Although preclinical studies showed that FTIs induce tumor growth inhibition rather than tumor regression and their ultimate targets in cells remained largely unde fined, they entered clinical trials. Promisingly, FTIs synergize with taxanes and show some efficacy in the treatment of breast cancer when administrated in com binatorial therapy. Unfortunately, when administrated as a single agent, they failed clinical trials at stage III for most of the malignancies tested, with the notable excep tion of haematological malignancies. This failure has been largely attributed to the scarce knowledge of how FTIs ultimately act in the cell. Collectively, clinical and preclinical studies have shown that FTIs are anti proliferative agents that have low toxicity for normal cells.

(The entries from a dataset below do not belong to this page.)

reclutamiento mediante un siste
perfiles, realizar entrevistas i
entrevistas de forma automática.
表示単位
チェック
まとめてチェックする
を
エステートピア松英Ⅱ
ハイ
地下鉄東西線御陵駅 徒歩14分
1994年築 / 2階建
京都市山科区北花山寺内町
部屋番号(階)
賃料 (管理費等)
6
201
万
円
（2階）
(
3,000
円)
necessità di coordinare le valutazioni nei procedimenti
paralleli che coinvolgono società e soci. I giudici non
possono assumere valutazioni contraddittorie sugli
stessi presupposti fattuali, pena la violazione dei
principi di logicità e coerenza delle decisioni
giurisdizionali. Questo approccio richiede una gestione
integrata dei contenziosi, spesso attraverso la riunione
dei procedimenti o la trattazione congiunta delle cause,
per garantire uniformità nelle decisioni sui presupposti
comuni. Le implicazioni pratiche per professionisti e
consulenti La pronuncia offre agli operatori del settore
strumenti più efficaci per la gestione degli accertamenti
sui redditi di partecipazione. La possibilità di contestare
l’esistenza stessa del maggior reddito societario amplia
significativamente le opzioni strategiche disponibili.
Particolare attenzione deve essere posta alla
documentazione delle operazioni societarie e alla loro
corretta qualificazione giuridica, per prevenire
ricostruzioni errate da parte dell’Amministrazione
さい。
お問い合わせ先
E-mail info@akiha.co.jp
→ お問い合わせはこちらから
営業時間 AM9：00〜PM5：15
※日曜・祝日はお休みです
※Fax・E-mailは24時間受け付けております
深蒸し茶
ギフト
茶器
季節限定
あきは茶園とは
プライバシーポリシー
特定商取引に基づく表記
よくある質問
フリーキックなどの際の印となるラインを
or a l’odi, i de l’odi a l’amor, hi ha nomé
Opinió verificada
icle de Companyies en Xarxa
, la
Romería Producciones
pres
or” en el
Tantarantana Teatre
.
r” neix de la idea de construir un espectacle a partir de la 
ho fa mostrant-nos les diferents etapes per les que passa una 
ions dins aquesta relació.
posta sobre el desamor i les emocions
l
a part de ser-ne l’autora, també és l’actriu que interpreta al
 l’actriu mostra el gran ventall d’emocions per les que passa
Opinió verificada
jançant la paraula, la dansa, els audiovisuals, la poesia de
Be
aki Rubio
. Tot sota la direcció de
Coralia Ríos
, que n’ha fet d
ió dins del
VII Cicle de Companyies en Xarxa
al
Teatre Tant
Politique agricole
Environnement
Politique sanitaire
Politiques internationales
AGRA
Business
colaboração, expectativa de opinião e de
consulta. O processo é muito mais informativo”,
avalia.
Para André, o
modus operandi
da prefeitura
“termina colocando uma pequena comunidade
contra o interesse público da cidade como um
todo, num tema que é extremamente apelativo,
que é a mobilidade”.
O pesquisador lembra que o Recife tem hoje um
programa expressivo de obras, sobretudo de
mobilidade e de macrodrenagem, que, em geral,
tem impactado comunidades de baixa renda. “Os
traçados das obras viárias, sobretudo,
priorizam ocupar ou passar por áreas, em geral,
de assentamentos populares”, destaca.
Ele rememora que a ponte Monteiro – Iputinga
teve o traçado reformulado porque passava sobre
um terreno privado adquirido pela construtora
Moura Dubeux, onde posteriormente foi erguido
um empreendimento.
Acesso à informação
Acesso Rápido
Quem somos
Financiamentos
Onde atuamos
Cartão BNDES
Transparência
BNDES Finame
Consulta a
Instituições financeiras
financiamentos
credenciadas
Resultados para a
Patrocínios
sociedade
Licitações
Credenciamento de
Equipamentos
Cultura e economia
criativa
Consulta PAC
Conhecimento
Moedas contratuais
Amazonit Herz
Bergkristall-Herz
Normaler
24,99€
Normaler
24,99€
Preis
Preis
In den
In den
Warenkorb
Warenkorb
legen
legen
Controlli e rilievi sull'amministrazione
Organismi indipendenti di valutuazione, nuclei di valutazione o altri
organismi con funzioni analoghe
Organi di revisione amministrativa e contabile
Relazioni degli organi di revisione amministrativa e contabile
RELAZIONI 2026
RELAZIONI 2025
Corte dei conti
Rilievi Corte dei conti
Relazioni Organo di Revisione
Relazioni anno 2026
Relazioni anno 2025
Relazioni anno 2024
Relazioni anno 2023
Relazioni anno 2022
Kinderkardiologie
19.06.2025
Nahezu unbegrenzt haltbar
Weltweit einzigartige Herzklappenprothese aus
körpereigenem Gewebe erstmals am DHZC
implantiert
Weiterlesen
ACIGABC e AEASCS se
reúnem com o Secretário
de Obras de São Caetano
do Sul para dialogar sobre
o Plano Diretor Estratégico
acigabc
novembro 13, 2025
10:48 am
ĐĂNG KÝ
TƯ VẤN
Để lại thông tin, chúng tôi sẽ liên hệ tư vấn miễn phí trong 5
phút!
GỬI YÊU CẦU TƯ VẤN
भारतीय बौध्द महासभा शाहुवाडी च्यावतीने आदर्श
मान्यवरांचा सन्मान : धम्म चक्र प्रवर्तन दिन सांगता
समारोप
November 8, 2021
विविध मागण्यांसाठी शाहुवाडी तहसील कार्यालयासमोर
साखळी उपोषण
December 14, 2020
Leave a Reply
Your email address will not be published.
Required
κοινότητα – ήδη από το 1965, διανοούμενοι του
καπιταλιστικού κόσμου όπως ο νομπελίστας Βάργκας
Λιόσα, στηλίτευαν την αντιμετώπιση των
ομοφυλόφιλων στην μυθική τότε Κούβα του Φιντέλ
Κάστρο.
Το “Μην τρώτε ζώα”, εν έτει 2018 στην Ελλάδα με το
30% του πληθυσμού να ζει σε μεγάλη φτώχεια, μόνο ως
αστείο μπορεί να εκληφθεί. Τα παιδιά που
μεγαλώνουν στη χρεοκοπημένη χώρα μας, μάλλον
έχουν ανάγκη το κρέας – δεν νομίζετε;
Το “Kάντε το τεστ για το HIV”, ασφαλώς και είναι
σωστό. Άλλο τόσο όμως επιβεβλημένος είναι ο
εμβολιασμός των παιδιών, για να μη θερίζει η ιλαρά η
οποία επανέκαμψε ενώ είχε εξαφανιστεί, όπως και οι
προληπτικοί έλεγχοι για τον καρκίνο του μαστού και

Moreover, the efficacy of structurally diverse FTI molecules is highly consistent in different organisms, showing that they act via a con served mechanism in eukaryotic cells. Proteomic approaches aimed at identifying proteins differentially prenylated upon FTI treatment have shown that, in addition to Ras oncoproteins, DNAJ, laminin A, nucleo some assembly protein NAP 1, peroxisomal biogenesis factor 1 and annexin are differentially prenylated using FTIs at clinically relevant dosages. More classical biochemical approaches related FTI anti proliferative action to defects in the attachment of farnesylated pro teins, such as CENP E and CENP F, to kinetochores or poor prenylation of RheB. Unfortunately, the correct minimal balance of farnesylated and non far nesylated proteins within cells is often unknown.
Taken together, these approaches have been unable so far to clearly correlate the FTI antiproliferative action with the prenylation status of a given protein basically due to i the large number of farnesylated proteins in human cells. ii their multiple roles Anacetrapib in different processes lead ing to proliferation and, last but not least, iii the diffi culty in correlating the lack of prenylation of an FTase target with the FTI antiproliferative action. To predict FTI efficacy at the clinical level it is neces sary to devise novel genomic strategies to further deci pher how FTIs ultimately affect cellular activity. Which off targets they might affect and how FTI resistance is achieved are major challenges for todays studies.
Pro mising results towards the goal of predicting FTI effi cacy in clinical practice were recently reported by profiling the expression signatures of newly diagnosed Acute myelogenous leukemia patients treated with TIPIFARNIB. The ratio of expression levels of two genes, RASGRP and APTX, appears to be predictive of the Tipifarnib response in AML patients, although it remains unclear how this might operate. From the above it is clear that a better knowledge of FTI action at the cellular level is required.